TASK STATEMENT -
Please repeat the listing exactly, with every line intact.

[DATA EXTRACTS Boundary: Start]

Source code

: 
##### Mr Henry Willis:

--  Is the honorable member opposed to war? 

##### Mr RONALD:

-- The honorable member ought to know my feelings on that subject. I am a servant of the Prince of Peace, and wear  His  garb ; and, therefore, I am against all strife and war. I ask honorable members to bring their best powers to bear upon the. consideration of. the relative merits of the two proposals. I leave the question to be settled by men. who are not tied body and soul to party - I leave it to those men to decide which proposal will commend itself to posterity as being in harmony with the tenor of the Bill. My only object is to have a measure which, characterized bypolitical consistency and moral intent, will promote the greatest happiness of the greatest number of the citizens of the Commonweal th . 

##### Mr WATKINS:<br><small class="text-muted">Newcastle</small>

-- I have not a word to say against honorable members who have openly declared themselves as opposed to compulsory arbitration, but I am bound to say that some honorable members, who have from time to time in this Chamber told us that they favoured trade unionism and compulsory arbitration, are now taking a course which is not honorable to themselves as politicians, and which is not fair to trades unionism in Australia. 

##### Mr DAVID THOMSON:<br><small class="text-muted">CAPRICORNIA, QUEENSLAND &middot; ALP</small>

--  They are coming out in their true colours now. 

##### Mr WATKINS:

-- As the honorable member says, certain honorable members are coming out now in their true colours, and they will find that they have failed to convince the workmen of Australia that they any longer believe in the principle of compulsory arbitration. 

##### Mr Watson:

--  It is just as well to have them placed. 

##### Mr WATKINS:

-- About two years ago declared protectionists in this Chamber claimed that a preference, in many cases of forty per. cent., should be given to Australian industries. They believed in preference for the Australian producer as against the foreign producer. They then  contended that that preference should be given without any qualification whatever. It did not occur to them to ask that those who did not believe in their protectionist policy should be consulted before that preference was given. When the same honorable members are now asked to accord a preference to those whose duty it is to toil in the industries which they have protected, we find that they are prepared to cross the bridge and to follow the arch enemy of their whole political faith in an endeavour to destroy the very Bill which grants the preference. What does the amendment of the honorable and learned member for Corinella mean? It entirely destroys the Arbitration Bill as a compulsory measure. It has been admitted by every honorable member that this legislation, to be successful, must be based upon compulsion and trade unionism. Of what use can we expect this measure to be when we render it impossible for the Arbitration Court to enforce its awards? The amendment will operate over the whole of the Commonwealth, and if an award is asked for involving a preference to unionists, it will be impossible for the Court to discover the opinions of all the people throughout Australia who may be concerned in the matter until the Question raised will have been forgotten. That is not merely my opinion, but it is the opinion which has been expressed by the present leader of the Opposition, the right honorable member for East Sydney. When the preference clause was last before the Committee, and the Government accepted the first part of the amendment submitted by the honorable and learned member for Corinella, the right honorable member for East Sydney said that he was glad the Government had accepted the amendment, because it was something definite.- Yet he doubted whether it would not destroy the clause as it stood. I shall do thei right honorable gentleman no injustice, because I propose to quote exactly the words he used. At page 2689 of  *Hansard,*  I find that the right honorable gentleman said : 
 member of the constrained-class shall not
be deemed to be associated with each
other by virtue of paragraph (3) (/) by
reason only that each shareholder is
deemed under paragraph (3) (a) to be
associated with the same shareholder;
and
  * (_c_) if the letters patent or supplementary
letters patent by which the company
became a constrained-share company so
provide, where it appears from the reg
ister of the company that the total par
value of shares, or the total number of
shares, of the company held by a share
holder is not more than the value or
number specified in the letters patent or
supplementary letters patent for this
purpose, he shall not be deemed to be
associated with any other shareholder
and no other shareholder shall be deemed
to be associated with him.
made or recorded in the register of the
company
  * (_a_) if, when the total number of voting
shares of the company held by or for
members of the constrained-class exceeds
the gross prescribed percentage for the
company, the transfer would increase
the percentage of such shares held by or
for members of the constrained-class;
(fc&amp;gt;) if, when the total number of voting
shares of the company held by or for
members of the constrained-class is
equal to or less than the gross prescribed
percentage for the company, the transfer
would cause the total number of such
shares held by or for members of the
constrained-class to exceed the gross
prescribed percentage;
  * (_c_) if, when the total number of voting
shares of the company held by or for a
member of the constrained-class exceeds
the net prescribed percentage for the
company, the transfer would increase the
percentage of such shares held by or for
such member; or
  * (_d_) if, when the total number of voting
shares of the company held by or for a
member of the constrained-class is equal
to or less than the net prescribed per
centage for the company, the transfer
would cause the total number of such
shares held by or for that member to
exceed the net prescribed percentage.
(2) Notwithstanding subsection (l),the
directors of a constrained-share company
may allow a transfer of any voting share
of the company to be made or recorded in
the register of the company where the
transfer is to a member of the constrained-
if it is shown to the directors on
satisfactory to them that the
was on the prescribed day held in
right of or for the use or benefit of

[DATA EXTRACTS Boundary: End]

SOLUTION TO THIS EXERCISE -
Source code

: 
##### Mr Henry Willis:

--  Is the honorable member opposed to war? 

##### Mr RONALD:

-- The honorable member ought to know my feelings on that subject. I am a servant of the Prince of Peace, and wear  His  garb ; and, therefore, I am against all strife and war. I ask honorable members to bring their best powers to bear upon the. consideration of. the relative merits of the two proposals. I leave the question to be settled by men. who are not tied body and soul to party - I leave it to those men to decide which proposal will commend itself to posterity as being in harmony with the tenor of the Bill. My only object is to have a measure which, characterized bypolitical consistency and moral intent, will promote the greatest happiness of the greatest number of the citizens of the Commonweal th . 

##### Mr WATKINS:<br><small class="text-muted">Newcastle</small>

-- I have not a word to say against honorable members who have openly declared themselves as opposed to compulsory arbitration, but I am bound to say that some honorable members, who have from time to time in this Chamber told us that they favoured trade unionism and compulsory arbitration, are now taking a course which is not honorable to themselves as politicians, and which is not fair to trades unionism in Australia. 

##### Mr DAVID THOMSON:<br><small class="text-muted">CAPRICORNIA, QUEENSLAND &middot; ALP</small>

--  They are coming out in their true colours now. 

##### Mr WATKINS:

-- As the honorable member says, certain honorable members are coming out now in their true colours, and they will find that they have failed to convince the workmen of Australia that they any longer believe in the principle of compulsory arbitration. 

##### Mr Watson:

--  It is just as well to have them placed. 

##### Mr WATKINS:

-- About two years ago declared protectionists in this Chamber claimed that a preference, in many cases of forty per. cent., should be given to Australian industries. They believed in preference for the Australian producer as against the foreign producer. They then  contended that that preference should be given without any qualification whatever. It did not occur to them to ask that those who did not believe in their protectionist policy should be consulted before that preference was given. When the same honorable members are now asked to accord a preference to those whose duty it is to toil in the industries which they have protected, we find that they are prepared to cross the bridge and to follow the arch enemy of their whole political faith in an endeavour to destroy the very Bill which grants the preference. What does the amendment of the honorable and learned member for Corinella mean? It entirely destroys the Arbitration Bill as a compulsory measure. It has been admitted by every honorable member that this legislation, to be successful, must be based upon compulsion and trade unionism. Of what use can we expect this measure to be when we render it impossible for the Arbitration Court to enforce its awards? The amendment will operate over the whole of the Commonwealth, and if an award is asked for involving a preference to unionists, it will be impossible for the Court to discover the opinions of all the people throughout Australia who may be concerned in the matter until the Question raised will have been forgotten. That is not merely my opinion, but it is the opinion which has been expressed by the present leader of the Opposition, the right honorable member for East Sydney. When the preference clause was last before the Committee, and the Government accepted the first part of the amendment submitted by the honorable and learned member for Corinella, the right honorable member for East Sydney said that he was glad the Government had accepted the amendment, because it was something definite.- Yet he doubted whether it would not destroy the clause as it stood. I shall do thei right honorable gentleman no injustice, because I propose to quote exactly the words he used. At page 2689 of  *Hansard,*  I find that the right honorable gentleman said : 
 member of the constrained-class shall not
be deemed to be associated with each
other by virtue of paragraph (3) (/) by
reason only that each shareholder is
deemed under paragraph (3) (a) to be
associated with the same shareholder;
and
  * (_c_) if the letters patent or supplementary
letters patent by which the company
became a constrained-share company so
provide, where it appears from the reg
ister of the company that the total par
value of shares, or the total number of
shares, of the company held by a share
holder is not more than the value or
number specified in the letters patent or
supplementary letters patent for this
purpose, he shall not be deemed to be
associated with any other shareholder
and no other shareholder shall be deemed
to be associated with him.
made or recorded in the register of the
company
  * (_a_) if, when the total number of voting
shares of the company held by or for
members of the constrained-class exceeds
the gross prescribed percentage for the
company, the transfer would increase
the percentage of such shares held by or
for members of the constrained-class;
(fc&amp;gt;) if, when the total number of voting
shares of the company held by or for
members of the constrained-class is
equal to or less than the gross prescribed
percentage for the company, the transfer
would cause the total number of such
shares held by or for members of the
constrained-class to exceed the gross
prescribed percentage;
  * (_c_) if, when the total number of voting
shares of the company held by or for a
member of the constrained-class exceeds
the net prescribed percentage for the
company, the transfer would increase the
percentage of such shares held by or for
such member; or
  * (_d_) if, when the total number of voting
shares of the company held by or for a
member of the constrained-class is equal
to or less than the net prescribed per
centage for the company, the transfer
would cause the total number of such
shares held by or for that member to
exceed the net prescribed percentage.
(2) Notwithstanding subsection (l),the
directors of a constrained-share company
may allow a transfer of any voting share
of the company to be made or recorded in
the register of the company where the
transfer is to a member of the constrained-
if it is shown to the directors on
satisfactory to them that the
was on the prescribed day held in
right of or for the use or benefit of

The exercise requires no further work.